The Stroke Support Group met for the first time in May. Kim Shuler, in charge of early heart attack education and the Stroke Program at Fauquier Hospital, moderates the group. Dr. Dennis Di Mauro, pastor at Trinity Lutheran Church in Warrenton, attends some meetings to lend spiritual support:“It’s important to remember that we live in a world where sin and disease happen. Sometimes we are unwitting recipients of bad things. That’s just a reality. Rain falls on the good and bad alike. You might feel angry with God for inflicting this on you, but you can look at God instead as someone who loves you, comforts you, maybe even heals you.”

All agreed that the stroke has affected their relationships. “It’s tough being dependent,” said Wilkins. “I can’t drive anymore, so I have to rely on other people. My friendships have changed. I always used to be the one to call to gather people together. Now, there is no one to do that.”

Funesti agreed, “Some people just fall away.” Janette Lee said, “They don’t just fall away; they actively disappear. You find your true friends when something goes wrong.” Betrain Hill-Smith said she and her husband have a friend like that: “He just disappeared when Bryant had his stroke.” Recently, she spoke to the friend and explained how the loss made them feel. “He spent time with us yesterday, he sat on our couch and we talked.”
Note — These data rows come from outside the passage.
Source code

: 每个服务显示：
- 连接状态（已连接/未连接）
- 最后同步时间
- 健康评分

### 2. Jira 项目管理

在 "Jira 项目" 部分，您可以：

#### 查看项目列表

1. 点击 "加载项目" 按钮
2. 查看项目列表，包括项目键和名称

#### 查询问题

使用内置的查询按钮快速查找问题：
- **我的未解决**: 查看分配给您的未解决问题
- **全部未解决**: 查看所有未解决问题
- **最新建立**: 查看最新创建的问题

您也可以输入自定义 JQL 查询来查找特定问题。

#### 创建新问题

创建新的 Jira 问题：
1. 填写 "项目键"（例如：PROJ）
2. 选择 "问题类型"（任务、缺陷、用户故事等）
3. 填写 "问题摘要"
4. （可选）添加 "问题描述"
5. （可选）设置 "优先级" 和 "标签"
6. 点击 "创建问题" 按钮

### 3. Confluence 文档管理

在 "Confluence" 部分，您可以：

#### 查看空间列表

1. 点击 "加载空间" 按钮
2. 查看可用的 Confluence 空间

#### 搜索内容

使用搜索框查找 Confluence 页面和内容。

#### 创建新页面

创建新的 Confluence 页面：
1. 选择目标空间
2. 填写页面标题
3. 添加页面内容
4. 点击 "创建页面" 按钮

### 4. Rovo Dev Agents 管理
Recognizing that caregivers and survivors have different challenges, the support group broke up into two smaller groups. Pastor Dennis DeMauro moderated the survivors group while the caregivers shared stories. Fine said, “Everyone has different deficits, depending on what part of the brain has been affected.” Funesti nodded and added, “Jess couldn’t stand but he could speak, the man next to us at rehab was walking on the treadmill, but couldn’t talk.” Betrain Hill-Smith said, “And because the brain is damaged, you have to teach it new pathways. For a long time, Bryant couldn’t speak, but now he is doing so much better. It has been a very slow recovery.”
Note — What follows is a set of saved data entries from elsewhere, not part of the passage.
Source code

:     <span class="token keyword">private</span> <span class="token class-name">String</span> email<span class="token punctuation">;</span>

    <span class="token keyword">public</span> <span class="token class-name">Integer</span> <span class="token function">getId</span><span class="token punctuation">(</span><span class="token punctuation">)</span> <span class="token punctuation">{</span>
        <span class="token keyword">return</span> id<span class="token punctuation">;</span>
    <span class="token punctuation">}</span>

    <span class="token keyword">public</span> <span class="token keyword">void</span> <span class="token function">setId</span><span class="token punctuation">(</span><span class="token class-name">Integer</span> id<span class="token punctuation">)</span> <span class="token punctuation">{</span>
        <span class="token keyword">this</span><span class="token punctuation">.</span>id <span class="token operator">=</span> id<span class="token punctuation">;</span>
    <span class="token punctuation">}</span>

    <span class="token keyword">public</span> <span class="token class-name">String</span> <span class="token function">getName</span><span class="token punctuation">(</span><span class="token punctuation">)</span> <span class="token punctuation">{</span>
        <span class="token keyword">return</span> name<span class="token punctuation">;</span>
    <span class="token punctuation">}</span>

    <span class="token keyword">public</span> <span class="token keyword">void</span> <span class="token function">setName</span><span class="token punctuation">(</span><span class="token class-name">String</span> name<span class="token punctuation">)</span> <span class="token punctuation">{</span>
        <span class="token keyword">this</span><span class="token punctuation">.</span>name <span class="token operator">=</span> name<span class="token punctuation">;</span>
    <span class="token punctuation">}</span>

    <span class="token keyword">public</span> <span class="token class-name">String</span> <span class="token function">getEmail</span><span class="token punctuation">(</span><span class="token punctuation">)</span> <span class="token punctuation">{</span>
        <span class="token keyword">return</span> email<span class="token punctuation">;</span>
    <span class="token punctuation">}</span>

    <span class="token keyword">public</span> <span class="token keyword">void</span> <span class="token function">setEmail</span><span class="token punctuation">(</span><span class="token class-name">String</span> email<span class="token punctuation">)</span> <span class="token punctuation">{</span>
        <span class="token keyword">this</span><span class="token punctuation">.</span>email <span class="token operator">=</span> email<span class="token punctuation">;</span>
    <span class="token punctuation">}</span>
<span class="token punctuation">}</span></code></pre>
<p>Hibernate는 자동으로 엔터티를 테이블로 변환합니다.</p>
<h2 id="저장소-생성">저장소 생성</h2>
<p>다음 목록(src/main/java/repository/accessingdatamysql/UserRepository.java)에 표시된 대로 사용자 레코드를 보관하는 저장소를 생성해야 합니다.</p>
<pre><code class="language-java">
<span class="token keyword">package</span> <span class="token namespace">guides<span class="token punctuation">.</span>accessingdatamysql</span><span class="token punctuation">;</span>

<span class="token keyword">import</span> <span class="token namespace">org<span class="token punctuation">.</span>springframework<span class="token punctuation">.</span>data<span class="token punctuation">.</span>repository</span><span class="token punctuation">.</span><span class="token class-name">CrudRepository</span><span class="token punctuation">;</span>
Although every day is a struggle for these couples, they also told stories of hope. Funesti said, “We were visiting his daughter. She is a massage therapist and she gave him a massage. In the middle of it, he started talking normally back to her. His personality was back, too. He was 98 percent normal. It lasted two or three days.” She told the fascinated group that although the improvement was dramatic, “Jess doesn’t want to have a massage from someone he doesn’t know, so we haven’t been able to test the treatment.”

Most stroke survivors engage in therapy – physical, occupational and speech therapy. The members of the group agree on a few strategies which help: getting time outdoors, being around friends and family, and staying as active as possible. Lee does regular weight training; when he moved recently and didn’t have access to his equipment, he noticed the difference in his progress: “My strength, flexibility, speech and mindset all deteriorated when I couldn’t work out.”

Lee attends the group because he said it helps to talk about his struggles and successes with others who are going through similar trials: “I go to a psychiatrist too, but I count this as my group therapy.” Suzanne Funesti said she too is grateful for the Stroke Support Group, where members can “share ideas and stories, and support each other.”